# Task to carry out
List every line in this data where the string "Saturnus" occurs.

# Data records

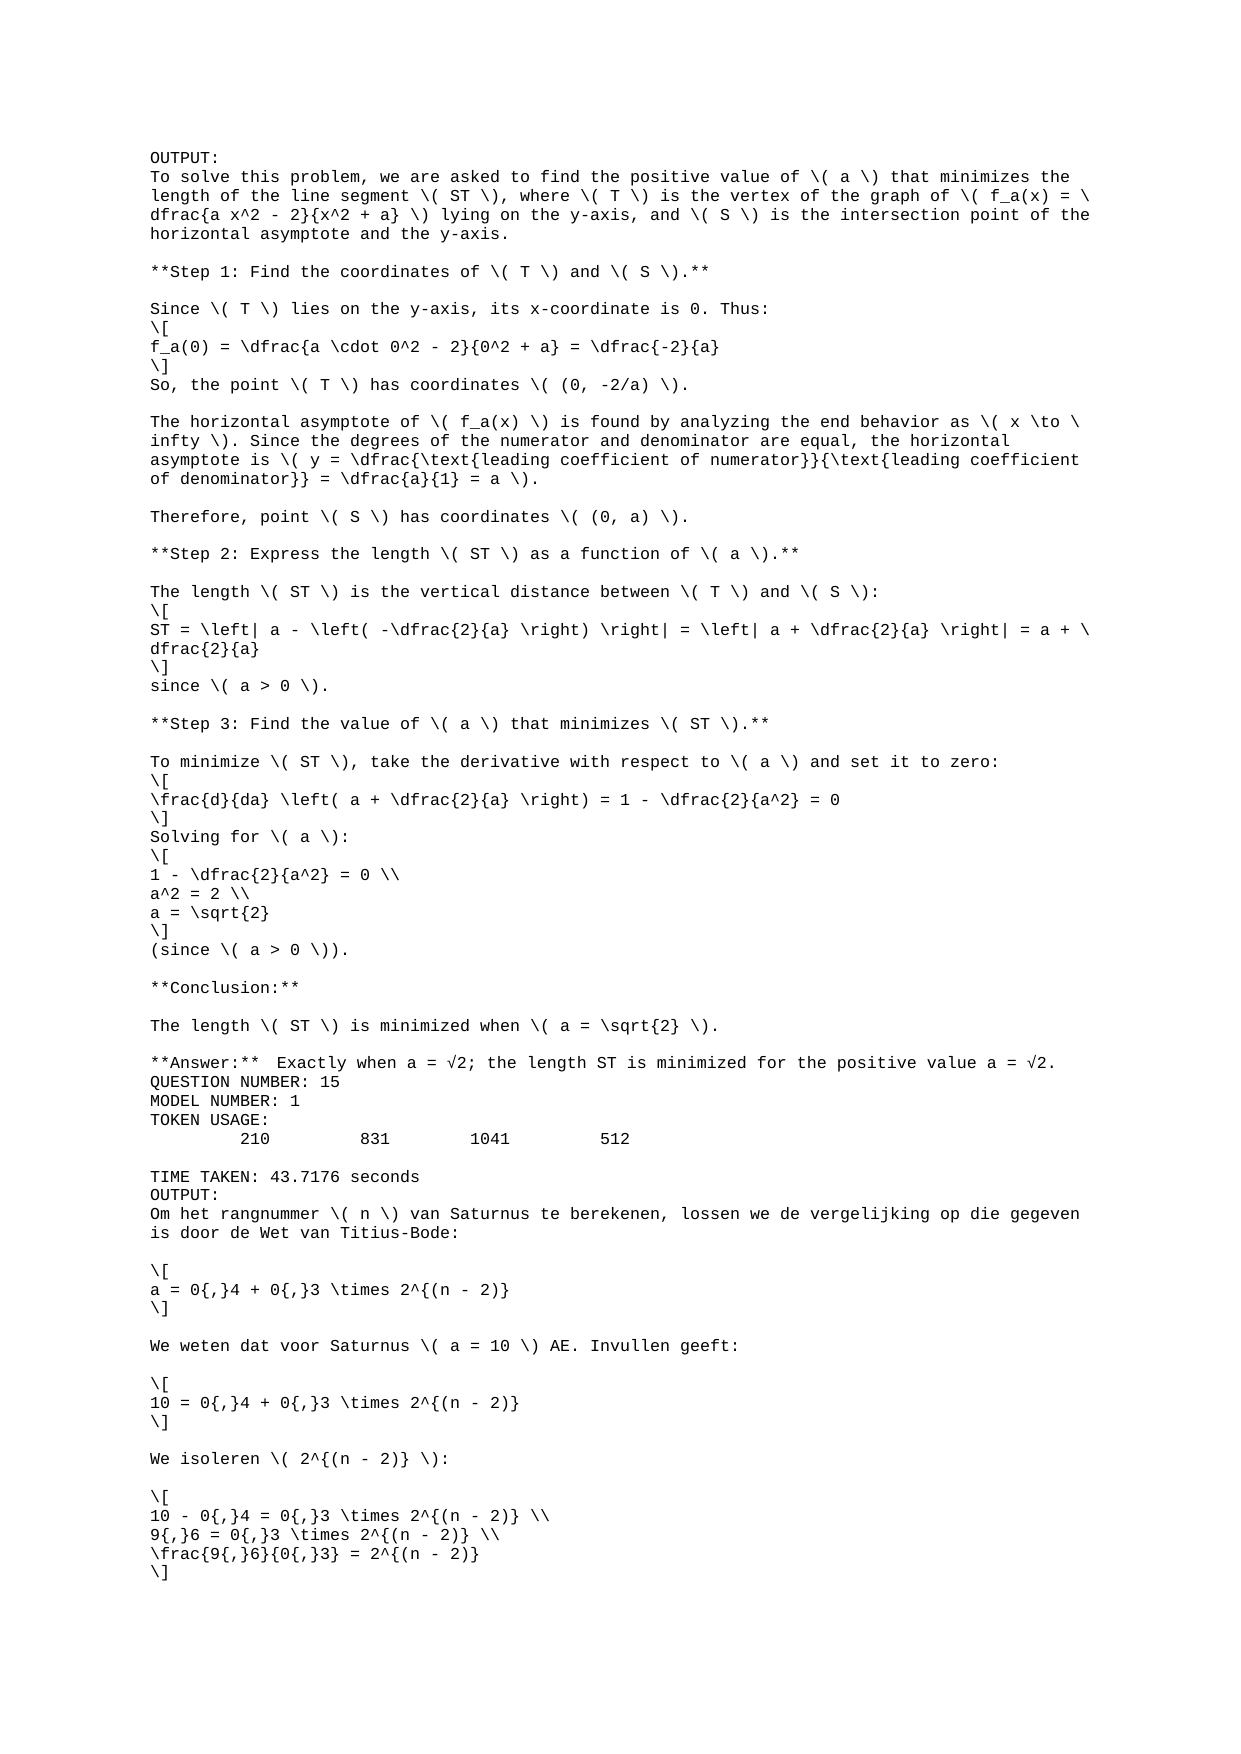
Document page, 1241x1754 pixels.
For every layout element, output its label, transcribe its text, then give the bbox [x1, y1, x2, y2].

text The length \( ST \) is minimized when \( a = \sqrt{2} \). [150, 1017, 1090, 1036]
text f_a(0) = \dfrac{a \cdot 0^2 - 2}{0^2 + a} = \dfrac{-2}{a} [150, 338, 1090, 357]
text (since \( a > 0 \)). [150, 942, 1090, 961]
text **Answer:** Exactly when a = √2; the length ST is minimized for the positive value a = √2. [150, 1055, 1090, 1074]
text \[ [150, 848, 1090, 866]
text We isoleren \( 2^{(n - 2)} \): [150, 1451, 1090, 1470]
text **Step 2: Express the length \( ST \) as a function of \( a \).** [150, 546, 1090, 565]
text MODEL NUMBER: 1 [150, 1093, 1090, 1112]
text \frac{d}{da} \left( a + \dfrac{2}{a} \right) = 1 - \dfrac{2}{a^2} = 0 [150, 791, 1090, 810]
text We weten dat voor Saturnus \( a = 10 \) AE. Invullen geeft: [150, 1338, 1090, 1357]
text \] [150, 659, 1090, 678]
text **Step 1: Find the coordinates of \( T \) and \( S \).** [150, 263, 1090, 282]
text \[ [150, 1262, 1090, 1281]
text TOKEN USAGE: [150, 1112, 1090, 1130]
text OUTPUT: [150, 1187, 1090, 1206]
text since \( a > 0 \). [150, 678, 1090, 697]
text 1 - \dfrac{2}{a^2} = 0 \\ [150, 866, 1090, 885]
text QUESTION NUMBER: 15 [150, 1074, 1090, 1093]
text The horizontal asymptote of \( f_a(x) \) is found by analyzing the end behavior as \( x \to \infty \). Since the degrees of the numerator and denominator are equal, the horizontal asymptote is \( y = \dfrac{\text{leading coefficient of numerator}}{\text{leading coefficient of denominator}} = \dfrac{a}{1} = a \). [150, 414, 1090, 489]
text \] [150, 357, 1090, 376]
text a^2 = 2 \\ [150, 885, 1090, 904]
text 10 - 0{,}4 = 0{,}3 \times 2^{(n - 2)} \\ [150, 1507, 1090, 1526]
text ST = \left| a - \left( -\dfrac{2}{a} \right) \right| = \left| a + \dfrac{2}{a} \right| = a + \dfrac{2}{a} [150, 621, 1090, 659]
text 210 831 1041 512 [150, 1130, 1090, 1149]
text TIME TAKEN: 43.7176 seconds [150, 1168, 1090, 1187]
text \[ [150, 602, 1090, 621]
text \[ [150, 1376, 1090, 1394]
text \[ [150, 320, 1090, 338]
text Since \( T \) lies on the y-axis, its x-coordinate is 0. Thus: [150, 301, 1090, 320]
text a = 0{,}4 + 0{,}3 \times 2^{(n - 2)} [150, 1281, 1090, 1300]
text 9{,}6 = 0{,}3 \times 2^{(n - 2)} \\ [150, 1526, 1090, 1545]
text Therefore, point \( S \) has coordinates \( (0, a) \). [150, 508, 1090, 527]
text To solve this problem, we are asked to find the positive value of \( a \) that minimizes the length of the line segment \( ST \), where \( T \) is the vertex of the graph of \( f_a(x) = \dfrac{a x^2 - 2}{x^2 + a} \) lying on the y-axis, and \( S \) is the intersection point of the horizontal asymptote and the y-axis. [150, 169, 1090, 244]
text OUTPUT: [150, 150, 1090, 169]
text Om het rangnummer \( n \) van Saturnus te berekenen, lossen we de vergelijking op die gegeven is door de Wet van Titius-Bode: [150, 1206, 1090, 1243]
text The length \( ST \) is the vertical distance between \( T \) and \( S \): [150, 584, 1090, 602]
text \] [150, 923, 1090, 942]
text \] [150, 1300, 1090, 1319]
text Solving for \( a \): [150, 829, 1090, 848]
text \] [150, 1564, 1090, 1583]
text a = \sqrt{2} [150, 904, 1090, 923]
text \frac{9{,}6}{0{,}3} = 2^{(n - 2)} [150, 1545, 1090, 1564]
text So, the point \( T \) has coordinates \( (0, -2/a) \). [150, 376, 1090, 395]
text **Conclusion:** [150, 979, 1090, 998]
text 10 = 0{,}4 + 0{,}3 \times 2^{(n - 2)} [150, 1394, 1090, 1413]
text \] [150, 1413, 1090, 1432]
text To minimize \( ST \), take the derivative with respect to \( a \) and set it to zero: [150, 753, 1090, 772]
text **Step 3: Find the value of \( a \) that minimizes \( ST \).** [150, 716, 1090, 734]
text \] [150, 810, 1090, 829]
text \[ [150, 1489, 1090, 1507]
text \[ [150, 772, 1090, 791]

# Problem solution
text We weten dat voor Saturnus \( a = 10 \) AE. Invullen geeft: [150, 1338, 1090, 1357]
text Om het rangnummer \( n \) van Saturnus te berekenen, lossen we de vergelijking op die gegeven is door de Wet van Titius-Bode: [150, 1206, 1090, 1243]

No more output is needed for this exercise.